Puluhan pekerja proyek Trans Papua meregang nyawa karena ditembaki oleh kelompok bersenjata, satu di antaranya adalah anggota TNI.

WowKeren - Peristiwa penembakan puluhan pekerja proyek Trans Papua pada Minggu (2/12) kemarin masih menjadi sorotan. Diketahui, puluhan pekerja PT Istaka Karya dan juga satu orang anggota TNI dinyatakan tewas. Penembakan yang dilakukan oleh Kelompok Kriminal Bersenjata (KKB) ini juga menjadi perhatian khusus Presiden Joko Widodo.

Presiden telah mengeluarkan perintah kepada TNI dan juga Polri untuk mengusut tuntas kasus ini. Menurut presiden, kasus ini merupakan tindakan biadab dan tidak berperikemanusiaan. Apalagi, peristiwa ini membuat puluhan orang tewas.


Belum diketahui pasti, Kapolri Jenderal Tito Karnavian membeberkan mengenai dugaan pemicu penembakan yang disebut didalangi oleh Organisasi Papua Merdeka (OPM) ini. Menurutnya, masalah kesejahteraan kerap menjadi pemicu konflik dan kekerasan di Papua.
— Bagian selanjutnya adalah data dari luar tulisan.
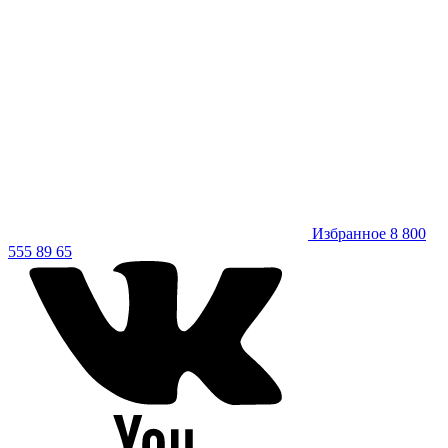
Избранное
8 800
555 89 65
Berdasarkan keterangan Kapolri, pembangunan infrastruktur yang terlambat karena kendala geografis, membuat kelompok bersenjata tidak sabar menampilkan eksistensi mereka. Apalagi kini diketahui, presiden tengah membuat proyek pembukaan jalan Trans Papua sepanjang 4.600 kilometer.

"Mereka menunggu pembangunan. Ini membuka akses kepada mereka," ungkap Kapolri Tito Karnavian di Istana Merdeka, Rabu (5/12). "Tapi ya kelompok-kelompok bersenjata seringkali tidak sabar, menunjukkan eksistensi."
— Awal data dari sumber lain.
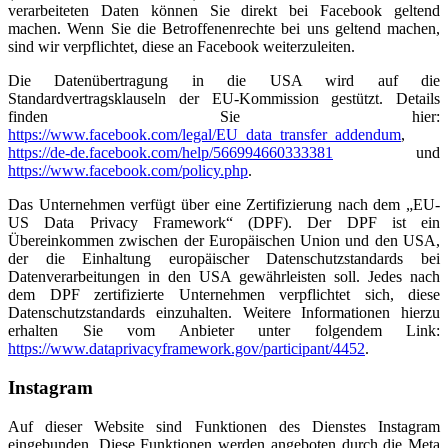
verarbeiteten Daten können Sie direkt bei Facebook geltend
machen. Wenn Sie die Betroffenenrechte bei uns geltend machen,
sind wir verpflichtet, diese an Facebook weiterzuleiten.
Die Datenübertragung in die USA wird auf die
Standardvertragsklauseln der EU-Kommission gestützt. Details
finden Sie hier:
https://www.facebook.com/legal/EU_data_transfer_addendum
,
https://de-de.facebook.com/help/566994660333381
und
https://www.facebook.com/policy.php
.
Das Unternehmen verfügt über eine Zertifizierung nach dem „EU-
US Data Privacy Framework“ (DPF). Der DPF ist ein
Übereinkommen zwischen der Europäischen Union und den USA,
der die Einhaltung europäischer Datenschutzstandards bei
Datenverarbeitungen in den USA gewährleisten soll. Jedes nach
dem DPF zertifizierte Unternehmen verpflichtet sich, diese
Datenschutzstandards einzuhalten. Weitere Informationen hierzu
erhalten Sie vom Anbieter unter folgendem Link:
https://www.dataprivacyframework.gov/participant/4452
.
Instagram
Auf dieser Website sind Funktionen des Dienstes Instagram
eingebunden. Diese Funktionen werden angeboten durch die Meta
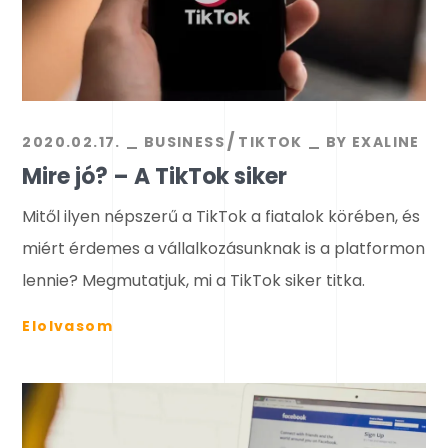
2020.02.17.
BUSINESS
TIKTOK
BY
EXALINE
Mire jó? – A TikTok siker
Mitől ilyen népszerű a TikTok a fiatalok körében, és
miért érdemes a vállalkozásunknak is a platformon
lennie? Megmutatjuk, mi a TikTok siker titka.
Elolvasom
Selain insiden penembakan puluhan pekerja proyek jembatan di Distrik Yall, Kabupaten Nduga ini, Kapolri menyebut bahwa kejadian kekerasan yang sama dulu kerap terjadi di Papua Barat. Akan tetapi, seiring dengan pembangunan yang semakin baik, ketegangan sudah semakin jarang terjadi.

Sebelumnya, disebutkan bahwa sebanyak 31 orang pekerja tewas akibat peristiwa penembakan ini, termasuk satu anggota TNI. Namun, informasi terbaru sementara menyebutkan bahwa ada 19 pekerja proyek jembatan yang tewas.

Di sisi lain, peristiwa penembakan ini diduga awalnya terjadi karena salah satu pekerja mengambil foto perayaan HUT Organisasi Papua Merdeka (OPM). Kemarahan tersebut kemudian berimbas kepada para pekerja lain yang berada di kamp hingga dikabarkan ada sekitar 31 orang tewas.